If your business processes protected health information (PHI) in the United States, you’ll need to familiarize yourself with both the Health Insurance Portability and Accountability Act (HIPAA) and the Health Information Technology for Economic and Clinical Health (HITECH) Act.
Both pieces of legislation provide legal guidelines for managing PHI in the United States and come with strict penalties for violations. For example, two health care networks were fined $5.5M each in two of the worst violations in recent history.
However, each law manages and protects health data in different ways (and for different reasons). Below is a summary of what each law could mean for your business if it processes PHI in any format.
HIPAA vs. HITECH: What Are the Differences?
HIPAA and HITECH are two separate laws with two different goals:
- HIPAA was passed in 1996 and was the first U.S. law to regulate how protected health information was managed. It introduced a set of security controls and privacy rights aimed at reducing fraud and waste in health care. HIPAA defined who was required to comply with its regulations (which HIPAA called “covered entities”) and how they were required to do so in order to protect health data.
- The HITECH Act was passed in 2009 as part of the American Recovery and Reinvestment Act (ARRA) to encourage HIPAA-covered entities to adopt electronic health records (EHRs) for managing PHI. It offered financial incentives from 2011 to 2015 to transition to EHRs and to improve the delivery of healthcare. The HITECH Act also introduced new technical security standards (in addition to a few other things below) that complement and enhance HIPAA as well.
How HITECH Changed HIPAA Compliance for Businesses
The HITECH Act enhances HIPAA in several critical areas that affect compliance. In order to help you better understand how those enhancements may affect your business, we’ve summarized the most critical changes and enhancements below.
For specific information on how both laws pertain to your business, always work with legal counsel skilled in navigating those laws.
HITECH Upgraded HIPAA’s Security Standards For ePHI
HIPAA was passed when most protected health information was still managed on paper, and it did not provide comprehensive standards for securing and managing it in electronic form. The HITECH Act introduced specific technical standards for implementing HIPAA’s Security Rule when processing protected health information electronically.
Some of the parts of HIPAA’s Security Rule that were enhanced include:
- Access Control: Access to electronic health data must be controlled with authentication procedures.
- Encryption: The devices that store digital health information must be secured with encryption.
- Access Log Usage: There must be a way to see who has accessed and/or modified protected data.
- Audit Monitoring: Audit procedures must be in place to monitor compliance.
- Risk Assessments: Data loss risk assessments must be conducted to monitor vulnerabilities and threats.
HITECH Extended HIPAA’s Privacy Rights To Electronic Health Records
The HITECH Act extended the privacy and access rights granted to individuals via HIPAA to electronic health records (a loophole prior to 2009). For businesses that process PHI electronically, this means:
- You must provide individuals with a copy of their health records in electronic form if they request it, and you have the means to share it with them electronically.
- The sale of electronic protected health information (ePHI) is now expressly prohibited.
Under the HITECH Act, PHI now includes any medical records, billing records, or conversations about personal health (emails, notes, recorded phone calls, etc.) stored physically or electronically.

- QUESTIONS ON THE MATERIAL -
**1.** In the HIPAA and HITECH passage, rewrite more briefly the paragraph beginning "HIPAA was passed when most protected health information was still managed on paper," and keep its main facts.
**2.** Repeat word for word the part of the HIPAA and HITECH passage starting with "Both pieces of" and going on through "in any format.".
None of the material is needed for this work.

- MATERIAL PROVIDED -
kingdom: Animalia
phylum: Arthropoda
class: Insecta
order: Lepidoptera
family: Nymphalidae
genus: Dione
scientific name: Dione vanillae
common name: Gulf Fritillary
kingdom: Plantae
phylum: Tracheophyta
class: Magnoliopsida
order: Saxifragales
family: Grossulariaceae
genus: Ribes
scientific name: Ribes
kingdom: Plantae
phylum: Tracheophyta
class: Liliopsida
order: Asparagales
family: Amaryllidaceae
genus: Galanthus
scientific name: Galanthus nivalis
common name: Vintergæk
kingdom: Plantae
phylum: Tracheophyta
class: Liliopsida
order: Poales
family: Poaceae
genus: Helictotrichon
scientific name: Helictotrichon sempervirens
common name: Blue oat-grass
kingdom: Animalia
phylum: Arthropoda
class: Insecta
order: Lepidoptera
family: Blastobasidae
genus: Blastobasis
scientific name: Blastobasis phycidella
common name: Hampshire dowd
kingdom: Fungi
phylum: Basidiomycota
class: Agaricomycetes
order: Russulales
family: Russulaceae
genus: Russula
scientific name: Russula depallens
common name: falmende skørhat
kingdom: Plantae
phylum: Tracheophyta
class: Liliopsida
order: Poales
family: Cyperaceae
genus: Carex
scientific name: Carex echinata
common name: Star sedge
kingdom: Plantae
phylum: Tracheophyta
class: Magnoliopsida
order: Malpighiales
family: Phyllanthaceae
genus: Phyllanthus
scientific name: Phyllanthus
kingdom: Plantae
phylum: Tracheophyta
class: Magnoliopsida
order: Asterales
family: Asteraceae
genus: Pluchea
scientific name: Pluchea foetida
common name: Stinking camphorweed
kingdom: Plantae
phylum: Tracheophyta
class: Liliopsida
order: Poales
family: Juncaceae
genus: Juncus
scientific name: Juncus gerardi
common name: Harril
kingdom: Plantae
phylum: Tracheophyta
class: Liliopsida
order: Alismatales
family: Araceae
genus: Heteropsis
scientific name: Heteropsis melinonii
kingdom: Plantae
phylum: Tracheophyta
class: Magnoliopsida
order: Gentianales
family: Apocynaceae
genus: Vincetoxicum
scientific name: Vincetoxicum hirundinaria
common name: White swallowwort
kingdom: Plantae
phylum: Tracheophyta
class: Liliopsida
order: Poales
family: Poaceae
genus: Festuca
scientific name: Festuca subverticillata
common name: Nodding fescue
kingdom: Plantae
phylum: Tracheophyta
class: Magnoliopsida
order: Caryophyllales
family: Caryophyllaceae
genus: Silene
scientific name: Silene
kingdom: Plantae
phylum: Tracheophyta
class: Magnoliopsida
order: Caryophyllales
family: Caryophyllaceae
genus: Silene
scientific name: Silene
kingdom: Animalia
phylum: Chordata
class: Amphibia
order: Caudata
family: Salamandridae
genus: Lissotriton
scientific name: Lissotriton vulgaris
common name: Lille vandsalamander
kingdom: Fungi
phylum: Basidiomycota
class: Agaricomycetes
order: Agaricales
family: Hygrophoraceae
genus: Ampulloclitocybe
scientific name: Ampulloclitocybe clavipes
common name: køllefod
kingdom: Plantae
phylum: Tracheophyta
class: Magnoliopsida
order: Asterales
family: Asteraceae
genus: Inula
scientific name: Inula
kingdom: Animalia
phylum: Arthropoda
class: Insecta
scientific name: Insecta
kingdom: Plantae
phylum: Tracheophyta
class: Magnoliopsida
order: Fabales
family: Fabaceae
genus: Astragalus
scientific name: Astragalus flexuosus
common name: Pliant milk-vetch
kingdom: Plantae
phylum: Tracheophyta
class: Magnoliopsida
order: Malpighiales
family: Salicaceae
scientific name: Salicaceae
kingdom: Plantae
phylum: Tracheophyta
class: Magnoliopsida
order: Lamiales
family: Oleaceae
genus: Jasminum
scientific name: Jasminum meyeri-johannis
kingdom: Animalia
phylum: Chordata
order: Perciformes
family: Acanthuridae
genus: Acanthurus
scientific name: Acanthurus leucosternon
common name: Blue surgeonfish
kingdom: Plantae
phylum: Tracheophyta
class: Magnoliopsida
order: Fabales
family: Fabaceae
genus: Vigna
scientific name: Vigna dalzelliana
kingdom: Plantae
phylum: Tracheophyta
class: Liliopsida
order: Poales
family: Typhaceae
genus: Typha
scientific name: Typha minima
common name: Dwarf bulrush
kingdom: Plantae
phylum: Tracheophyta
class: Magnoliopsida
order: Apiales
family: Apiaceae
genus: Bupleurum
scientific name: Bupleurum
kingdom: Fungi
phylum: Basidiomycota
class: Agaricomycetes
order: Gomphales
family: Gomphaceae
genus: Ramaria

- ANSWERS TO THE PROBLEMS -
**1.** HIPAA dates from a time when health information was mostly kept on paper, so it lacked thorough standards for electronic data. The HITECH Act added specific technical standards for applying HIPAA's Security Rule to electronically processed protected health information.

**2.**
Both pieces of legislation provide legal guidelines for managing PHI in the United States and come with strict penalties for violations. For example, two health care networks were fined $5.5M each in two of the worst violations in recent history.
However, each law manages and protects health data in different ways (and for different reasons). Below is a summary of what each law could mean for your business if it processes PHI in any format.